- **Data excerpt**:
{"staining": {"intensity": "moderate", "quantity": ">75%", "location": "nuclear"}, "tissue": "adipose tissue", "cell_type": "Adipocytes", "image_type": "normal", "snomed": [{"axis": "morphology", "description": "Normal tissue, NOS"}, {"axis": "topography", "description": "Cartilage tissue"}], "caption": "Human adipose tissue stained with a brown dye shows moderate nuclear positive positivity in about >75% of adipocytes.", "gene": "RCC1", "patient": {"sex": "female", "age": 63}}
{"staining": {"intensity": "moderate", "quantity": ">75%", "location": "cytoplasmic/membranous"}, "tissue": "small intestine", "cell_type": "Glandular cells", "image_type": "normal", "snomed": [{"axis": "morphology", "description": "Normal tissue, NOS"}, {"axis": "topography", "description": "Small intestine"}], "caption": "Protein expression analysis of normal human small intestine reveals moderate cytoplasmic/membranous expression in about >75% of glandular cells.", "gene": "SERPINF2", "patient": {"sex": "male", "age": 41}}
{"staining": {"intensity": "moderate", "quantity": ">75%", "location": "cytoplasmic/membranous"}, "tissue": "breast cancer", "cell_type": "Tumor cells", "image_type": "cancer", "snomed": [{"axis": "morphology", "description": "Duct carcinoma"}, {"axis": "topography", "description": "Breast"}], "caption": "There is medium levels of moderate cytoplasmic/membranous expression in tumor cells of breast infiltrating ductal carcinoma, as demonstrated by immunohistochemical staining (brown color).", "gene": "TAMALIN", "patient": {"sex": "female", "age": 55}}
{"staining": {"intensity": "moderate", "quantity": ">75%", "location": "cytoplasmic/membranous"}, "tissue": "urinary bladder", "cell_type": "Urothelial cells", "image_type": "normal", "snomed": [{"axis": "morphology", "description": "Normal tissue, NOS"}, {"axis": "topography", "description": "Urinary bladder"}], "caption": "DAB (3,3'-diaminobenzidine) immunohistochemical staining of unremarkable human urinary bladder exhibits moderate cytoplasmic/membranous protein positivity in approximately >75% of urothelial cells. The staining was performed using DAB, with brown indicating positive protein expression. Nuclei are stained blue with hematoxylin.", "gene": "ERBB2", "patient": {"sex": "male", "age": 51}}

- **What you should do**: Set down the whole listing once more, exactly as it appears.

- **Exercise result**:
{"staining": {"intensity": "moderate", "quantity": ">75%", "location": "nuclear"}, "tissue": "adipose tissue", "cell_type": "Adipocytes", "image_type": "normal", "snomed": [{"axis": "morphology", "description": "Normal tissue, NOS"}, {"axis": "topography", "description": "Cartilage tissue"}], "caption": "Human adipose tissue stained with a brown dye shows moderate nuclear positive positivity in about >75% of adipocytes.", "gene": "RCC1", "patient": {"sex": "female", "age": 63}}
{"staining": {"intensity": "moderate", "quantity": ">75%", "location": "cytoplasmic/membranous"}, "tissue": "small intestine", "cell_type": "Glandular cells", "image_type": "normal", "snomed": [{"axis": "morphology", "description": "Normal tissue, NOS"}, {"axis": "topography", "description": "Small intestine"}], "caption": "Protein expression analysis of normal human small intestine reveals moderate cytoplasmic/membranous expression in about >75% of glandular cells.", "gene": "SERPINF2", "patient": {"sex": "male", "age": 41}}
{"staining": {"intensity": "moderate", "quantity": ">75%", "location": "cytoplasmic/membranous"}, "tissue": "breast cancer", "cell_type": "Tumor cells", "image_type": "cancer", "snomed": [{"axis": "morphology", "description": "Duct carcinoma"}, {"axis": "topography", "description": "Breast"}], "caption": "There is medium levels of moderate cytoplasmic/membranous expression in tumor cells of breast infiltrating ductal carcinoma, as demonstrated by immunohistochemical staining (brown color).", "gene": "TAMALIN", "patient": {"sex": "female", "age": 55}}
{"staining": {"intensity": "moderate", "quantity": ">75%", "location": "cytoplasmic/membranous"}, "tissue": "urinary bladder", "cell_type": "Urothelial cells", "image_type": "normal", "snomed": [{"axis": "morphology", "description": "Normal tissue, NOS"}, {"axis": "topography", "description": "Urinary bladder"}], "caption": "DAB (3,3'-diaminobenzidine) immunohistochemical staining of unremarkable human urinary bladder exhibits moderate cytoplasmic/membranous protein positivity in approximately >75% of urothelial cells. The staining was performed using DAB, with brown indicating positive protein expression. Nuclei are stained blue with hematoxylin.", "gene": "ERBB2", "patient": {"sex": "male", "age": 51}}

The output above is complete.